| DIRECTIONS FOR THIS TASK |
Please continue the Exelon earnings call transcript below, picking up right after its final sentence.

Steven Fleishman - Analyst
Okay. Great. Thank you very much.
Operator
Jonathan Arnold, Deutsche Bank.
Jonathan Arnold - Analyst
One sort of strategic question -- this might be for Jack. But Jack, if volatility and the recent volatility we have seen is kind of what's going to ultimately inform the forwards, why not use some of that financial flexibility to be substantially less hedged?
Chris Crane - President and CEO
Let's have Joe Nigro talk about that.
Joe Nigro - EVP, Exelon and CEO, Constellation
At this point in the cycle, if we talked about 2015 and 2016, which are really the two primary forward years that we are hedging, we've never had a larger open power position at this point in the forward hedging cycle. So we talked a lot, and Jack's script mentioned some of the things that we did in the fourth quarter, in terms of selling gas and rotating out of a very long position. As we -- and we took advantage of the price rise we saw in natural gas from about mid-October through the end of the year. In early January, the gas market actually came off some, and we took the opportunity to buy back a lot of those hedges that we had put on. So we are still carrying a very long open power position.

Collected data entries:
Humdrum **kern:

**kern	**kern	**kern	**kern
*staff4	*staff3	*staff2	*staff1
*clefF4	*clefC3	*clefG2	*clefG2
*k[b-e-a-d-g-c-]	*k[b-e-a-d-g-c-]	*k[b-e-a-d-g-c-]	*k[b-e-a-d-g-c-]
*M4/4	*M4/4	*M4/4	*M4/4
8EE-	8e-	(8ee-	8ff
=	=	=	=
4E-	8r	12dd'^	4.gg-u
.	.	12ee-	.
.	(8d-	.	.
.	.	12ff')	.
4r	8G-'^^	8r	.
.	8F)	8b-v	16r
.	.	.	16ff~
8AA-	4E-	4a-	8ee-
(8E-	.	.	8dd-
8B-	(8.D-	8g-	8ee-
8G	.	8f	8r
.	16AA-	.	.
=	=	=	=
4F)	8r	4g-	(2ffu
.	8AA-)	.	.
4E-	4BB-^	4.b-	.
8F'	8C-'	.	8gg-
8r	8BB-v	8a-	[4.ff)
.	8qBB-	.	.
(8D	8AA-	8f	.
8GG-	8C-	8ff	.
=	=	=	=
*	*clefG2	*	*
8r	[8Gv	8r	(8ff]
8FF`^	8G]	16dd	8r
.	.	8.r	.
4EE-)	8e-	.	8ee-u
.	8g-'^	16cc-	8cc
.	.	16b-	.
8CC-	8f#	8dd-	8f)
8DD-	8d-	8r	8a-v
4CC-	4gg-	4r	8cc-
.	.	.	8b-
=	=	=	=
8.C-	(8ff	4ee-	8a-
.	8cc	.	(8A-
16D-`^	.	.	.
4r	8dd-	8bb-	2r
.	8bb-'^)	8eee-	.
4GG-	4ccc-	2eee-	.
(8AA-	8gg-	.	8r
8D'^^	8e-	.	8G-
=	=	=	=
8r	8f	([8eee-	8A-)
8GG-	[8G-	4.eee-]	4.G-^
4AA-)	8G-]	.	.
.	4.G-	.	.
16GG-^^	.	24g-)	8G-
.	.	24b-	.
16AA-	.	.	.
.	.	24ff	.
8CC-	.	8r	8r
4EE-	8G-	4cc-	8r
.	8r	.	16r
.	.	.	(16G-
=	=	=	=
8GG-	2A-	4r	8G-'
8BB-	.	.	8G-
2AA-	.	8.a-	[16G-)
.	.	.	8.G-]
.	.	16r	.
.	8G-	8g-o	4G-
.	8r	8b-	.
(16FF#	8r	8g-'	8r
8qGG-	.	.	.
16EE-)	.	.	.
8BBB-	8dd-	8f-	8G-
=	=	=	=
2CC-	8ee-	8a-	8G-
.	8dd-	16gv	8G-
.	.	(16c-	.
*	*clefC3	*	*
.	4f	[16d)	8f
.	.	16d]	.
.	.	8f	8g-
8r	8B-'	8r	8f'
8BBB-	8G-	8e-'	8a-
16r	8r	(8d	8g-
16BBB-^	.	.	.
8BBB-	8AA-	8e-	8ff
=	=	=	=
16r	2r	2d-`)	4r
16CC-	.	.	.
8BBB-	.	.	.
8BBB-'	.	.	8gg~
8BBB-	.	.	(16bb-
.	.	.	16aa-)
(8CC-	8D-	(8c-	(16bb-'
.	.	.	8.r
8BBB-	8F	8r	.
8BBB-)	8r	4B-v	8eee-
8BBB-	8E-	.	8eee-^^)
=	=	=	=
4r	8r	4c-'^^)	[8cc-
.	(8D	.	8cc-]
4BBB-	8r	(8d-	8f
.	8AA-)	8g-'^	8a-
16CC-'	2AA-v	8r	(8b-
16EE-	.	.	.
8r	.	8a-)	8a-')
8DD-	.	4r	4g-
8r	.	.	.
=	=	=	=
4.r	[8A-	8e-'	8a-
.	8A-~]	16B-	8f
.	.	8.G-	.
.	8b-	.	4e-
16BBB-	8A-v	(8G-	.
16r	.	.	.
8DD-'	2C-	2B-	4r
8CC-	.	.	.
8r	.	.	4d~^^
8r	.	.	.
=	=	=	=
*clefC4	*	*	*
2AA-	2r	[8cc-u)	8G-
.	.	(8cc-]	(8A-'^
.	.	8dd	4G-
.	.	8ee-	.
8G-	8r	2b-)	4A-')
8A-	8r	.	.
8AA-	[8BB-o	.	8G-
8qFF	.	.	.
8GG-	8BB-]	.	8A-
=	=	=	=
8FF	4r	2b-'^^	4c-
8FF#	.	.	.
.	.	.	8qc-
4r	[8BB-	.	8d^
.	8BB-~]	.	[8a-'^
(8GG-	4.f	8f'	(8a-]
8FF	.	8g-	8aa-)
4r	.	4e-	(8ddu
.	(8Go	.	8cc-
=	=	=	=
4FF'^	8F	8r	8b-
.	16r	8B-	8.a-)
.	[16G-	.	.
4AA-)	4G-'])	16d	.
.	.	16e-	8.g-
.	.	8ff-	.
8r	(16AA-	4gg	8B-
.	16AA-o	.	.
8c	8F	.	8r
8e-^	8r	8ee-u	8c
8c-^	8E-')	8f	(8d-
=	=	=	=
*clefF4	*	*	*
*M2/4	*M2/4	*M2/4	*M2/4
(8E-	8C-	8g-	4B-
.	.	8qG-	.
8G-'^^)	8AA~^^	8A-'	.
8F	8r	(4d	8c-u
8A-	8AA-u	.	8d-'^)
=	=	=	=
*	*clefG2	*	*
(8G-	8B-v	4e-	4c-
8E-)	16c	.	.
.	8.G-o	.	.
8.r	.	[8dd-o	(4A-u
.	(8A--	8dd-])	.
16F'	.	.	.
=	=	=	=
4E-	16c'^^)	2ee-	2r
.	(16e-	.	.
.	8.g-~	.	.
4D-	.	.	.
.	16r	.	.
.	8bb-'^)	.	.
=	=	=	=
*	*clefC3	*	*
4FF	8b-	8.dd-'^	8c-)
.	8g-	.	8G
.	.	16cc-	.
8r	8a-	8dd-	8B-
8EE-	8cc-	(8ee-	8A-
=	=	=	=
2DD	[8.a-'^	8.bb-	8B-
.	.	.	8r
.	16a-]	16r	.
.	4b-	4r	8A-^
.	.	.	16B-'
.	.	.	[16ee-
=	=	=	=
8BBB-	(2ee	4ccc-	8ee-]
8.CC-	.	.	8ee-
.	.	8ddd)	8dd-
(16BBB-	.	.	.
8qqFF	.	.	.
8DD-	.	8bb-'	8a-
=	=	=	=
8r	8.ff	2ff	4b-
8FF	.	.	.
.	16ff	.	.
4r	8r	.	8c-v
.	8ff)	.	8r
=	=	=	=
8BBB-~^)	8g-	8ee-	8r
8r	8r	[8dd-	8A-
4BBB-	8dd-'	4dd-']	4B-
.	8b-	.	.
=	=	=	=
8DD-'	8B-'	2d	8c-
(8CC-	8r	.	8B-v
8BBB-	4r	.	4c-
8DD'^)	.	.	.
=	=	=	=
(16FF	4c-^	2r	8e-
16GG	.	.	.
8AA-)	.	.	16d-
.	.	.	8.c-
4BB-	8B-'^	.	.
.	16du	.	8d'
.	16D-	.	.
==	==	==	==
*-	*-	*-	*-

| SOLVED PROBLEM |
The second thing I would add to that is, there has been some movement in prices when we talk about West Hub and NI-Hub in 2015, in certain seasons like summer and winter. And we compare that to where we think ultimately they should settle, given the fuel price environment we are in. And there may be an opportunity to rotate the positions and make power sales where we think it's appropriate on a seasonal basis. But sitting here today, we have never had a larger open power position at this point in the forward commodity cycle.
Jonathan Arnold - Analyst
Okay. And I just wondered -- you mentioned this restructuring of the gas, or I guess it's gas, the fuel supply on New England, which -- but if you are going to generate a lot less, presumably that was a low-price contract that's going to not be a low price any more. So, I'm curious -- is there a gain associated with that? And when -- did it show up in 2013? Is it something that will be in 2014? Or am I not thinking about that right?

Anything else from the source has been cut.